The fire that ripped through the wooden roof of Advanced Coating Technology in Mechanicsburg could have left the small business itself amid the charred remains.
From its founding in 1976, ACT steadily built a successful business applying engineered coatings for a variety of clients. But the small business (the company employs 17 people) wasn’t equipped to handle a major disruption like the March 2006 fire that destroyed 20,000 square feet, or two-thirds of the building space.
Several important machines were lost as the roof caved in and damaged machines and destroyed offices. All production equipment in that area was eventually scrapped.
But President Joseph A. Turri Jr. and ACT staff responded by working around the clock with suppliers, customers, contractors and the insurance company to quickly rebuild the company. Most employees stuck around through the transition phase.

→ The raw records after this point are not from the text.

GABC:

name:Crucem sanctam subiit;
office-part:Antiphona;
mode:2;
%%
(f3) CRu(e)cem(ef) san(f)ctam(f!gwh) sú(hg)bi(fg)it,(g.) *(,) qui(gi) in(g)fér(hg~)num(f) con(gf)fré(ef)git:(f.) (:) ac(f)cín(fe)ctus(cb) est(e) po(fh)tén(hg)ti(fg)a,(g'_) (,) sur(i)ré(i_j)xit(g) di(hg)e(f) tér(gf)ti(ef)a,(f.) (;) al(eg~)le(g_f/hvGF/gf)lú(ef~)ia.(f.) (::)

In five weeks, the company was back in limited production in the 10,000 square feet not affected by the fire. Once the initial rush of responsibilities were met, the rebuild actually made ACT a much stronger company, Turri said.
A new steel roof is much safer and stronger, while the new equipment is designed with energy efficiency and the typical ACT part size in mind. “We were able to change the plant layout to streamline the movement of product,” Turri said. “Rebuilding was an opportunity to improve our entire process.”
Down and up
Despite the opportunities for internal improvements, the fire had a significant impact on the bottom line. The total fire-related loss came in at $1.8 million. Revenue dropped 16 percent in the following year, Turri said.